Beyond Babyhood: The Joy of Mothering Toddlers to Teens

18 Jun

I’m anxious to see the documentary “Babies” (see clip below), that chronicles the first year in the lives of four babies from across the globe. However, I can’t help but wish that the producers would follow up with a sequel, “Toddlers.”

I’m still surprised by how frequently new moms express a fear of parenting a toddler; sometimes openly critical of other moms with older children. I see it in the blogosphere over and over. All this judgment coming from parents who are used to observing a contented baby cooing in a baby carrier. I can only smile and nod, while silently praying, “Give strength to this mother, Lord, because she will certainly need it!”

I have definitely struggled to let go of the baby years; I was pregnant with my second child shortly after the first started to walk. And while I will always love being around babies, I’ve also embraced the joy of each passing milestone. This week, my five-year-old daughter lost her first tooth. I shared her pride and happiness, despite my memories of rocking her when she was teething. My seven-year-old girl watched in awe as an older girl got her ears pierced; asking again when she can do this. (Not before age 10, which will be here before I know it.) And I’m not afraid to admit that I will be incredibly grateful to be done with the diaper phase!
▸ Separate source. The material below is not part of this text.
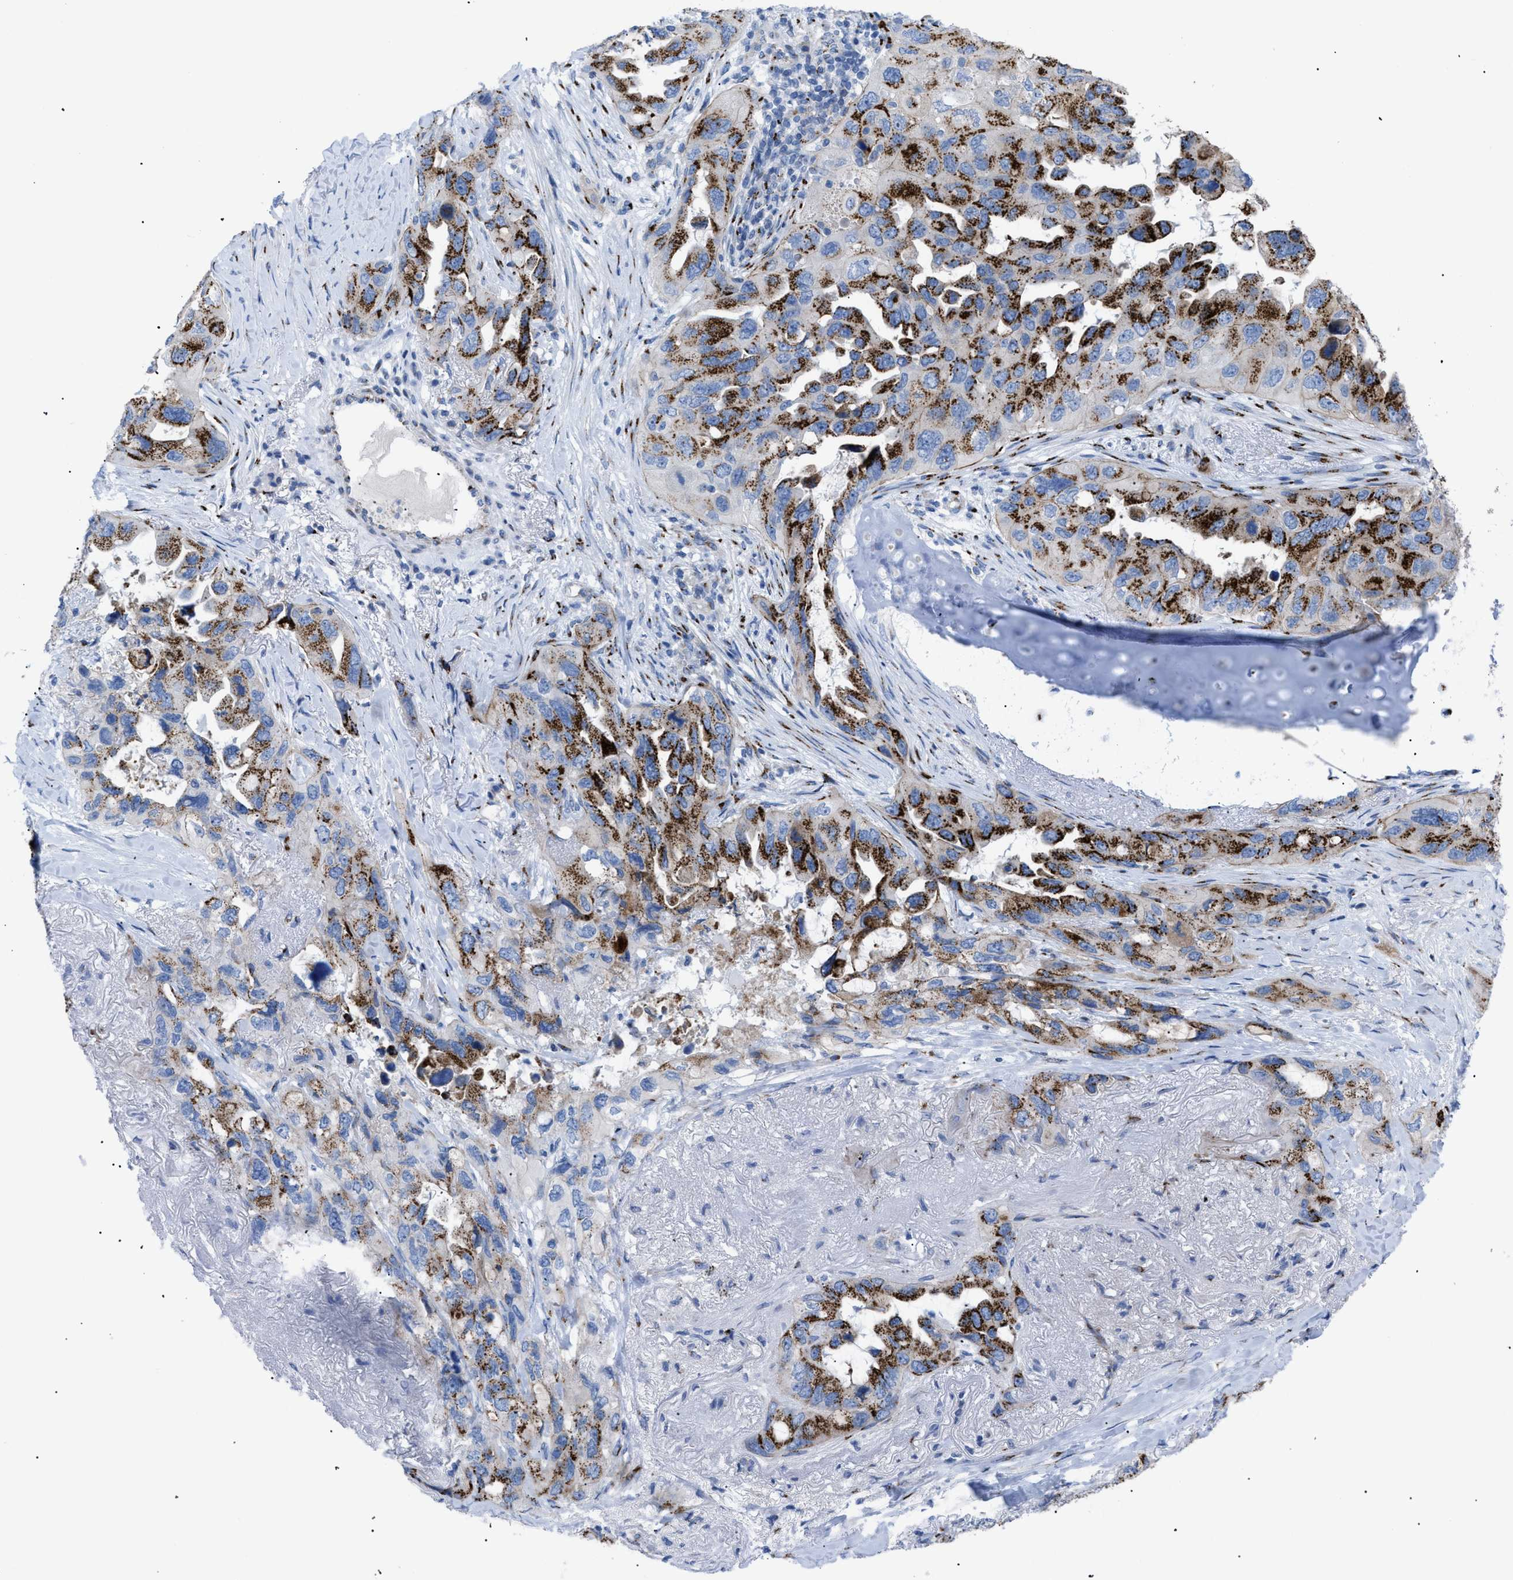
{"staining": {"intensity": "strong", "quantity": ">75%", "location": "cytoplasmic/membranous"}, "tissue": "lung cancer", "cell_type": "Tumor cells", "image_type": "cancer", "snomed": [{"axis": "morphology", "description": "Squamous cell carcinoma, NOS"}, {"axis": "topography", "description": "Lung"}], "caption": "Tumor cells exhibit strong cytoplasmic/membranous staining in about >75% of cells in squamous cell carcinoma (lung).", "gene": "TMEM17", "patient": {"sex": "female", "age": 73}}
MOM DARE: For moms who are still at the beginning of this journey, your challenge this week is to imagine your baby as a toddler, a preschooler and beyond (as far as you can fathom). What will you miss and what will you be happy to put behind you? Conjure up that first moment when your child hugs your neck and proclaims, “I wub you.” And most of all, I urge you to practice patience and tolerance of moms who are mothering children at different stages than your own. If you’re a mom who has moved beyond the baby years, take some time this week to look back on that first magical year with each of your children. Look through some old photos or baby books. Sometimes during a rough phase in parenting, it helps to remember your child as that toothless, cooing bundle of love.